In a tense meeting last week, Miller and U.S. Department of Homeland Security Secretary Kristi Noem laid down the law, ordering deputies present to arrest at least 3,000 illegal immigrants per day going forward, according to two sources familiar with the meeting.
How the two Trump advisors arrived at the figure is unclear. Still, it is three times the number of arrests that the Trump administration was making during the earlier days of its mass deportation implementation.
The increased pressure comes amid plummeting numbers at the U.S. borders, where illegal crossings have fallen to anemic or nonexistent levels unseen since the 1960s. It also signals an increasingly aggressive approach that has materialized in places like Nantucket, Massachusetts, where on Tuesday, federal authorities arrested dozens of suspected illegal immigrant criminals.
The May 21 meeting was the fiercest attendees had seen Miller, President Trump’s architect of his deportation strategy, four individuals told Axios.

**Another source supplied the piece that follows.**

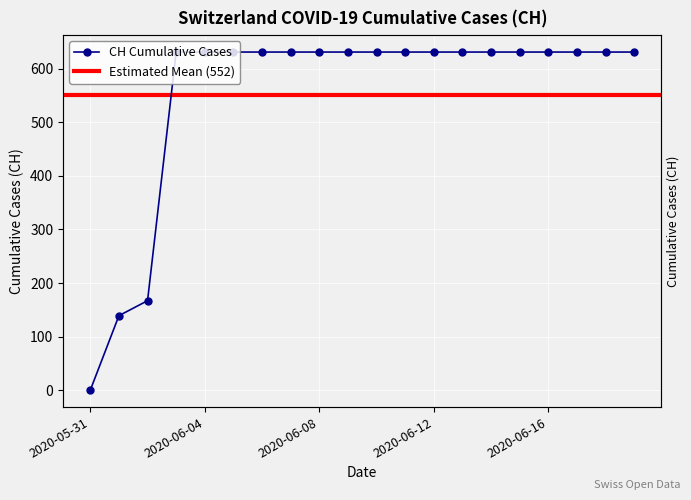

How many lines are shown in the chart?

1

There, he demanded that field office directors and special agents in charge increase arrest and deportation daily metrics to his new goal as soon as possible, pointing to historic surges in illegal immigration that took place under the Biden administration.
Noem, in contrast, took a milder approach, asking ICE officials for their opinions as well as Corey Lewandowski, a former Trump campaign aide and current Special Government Employee advising DHS.
The tone of Miller’s remarks left those present feeling that their jobs are in jeopardy if they do not fulfill his mandate, two sources said, while a third characterized the speech as an attempt to motivate the ICE workforce.
It was not the first time Miller had yelled at immigration officials about failing to meet expectations, they recalled.
Immigration officers hold about 49,000 people in ICE custody, according to the latest data available for May. That figure represents a significantly larger population than what Congress had appropriated funds for since Trump took office.
Key to the approach will be unprecedented access immigration authorities have used to discover the whereabouts of illegal immigrants, even as they attend court hearings in a bid to remain in the United States. Federal officials last week began to arrive at hearings for illegal immigrants, detaining them after they had met with a judge, according to Reuters.
A strategy of controversial deportations has been snarled in court disputes following the March deportation of Kilmar Abrego Garcia, an illegal immigrant living in Maryland who was deported to El Salvador despite a court order. Trump officials contend that they honored the judge’s ruling and that the plane had already left U.S. airspace by the time they received notice.
House Republicans, responding to the flurry of arrests, appropriated an additional $147 billion in immigration funds over the next 10 years as part of the “big, beautiful” bill passed last week.
In the meantime, ICE and DHS are posting requests for additional staff, bed space, and resources from organizations willing to partner with both agencies.
“Keeping President Trump’s promise to deport illegal aliens is something the administration takes seriously,” White House spokesperson Abigail Jackson said in a statement. “We are committed to aggressively and efficiently removing illegal aliens from the United States, and ensuring our law enforcement officers have the resources necessary to do so. The safety of the American people depends upon it.”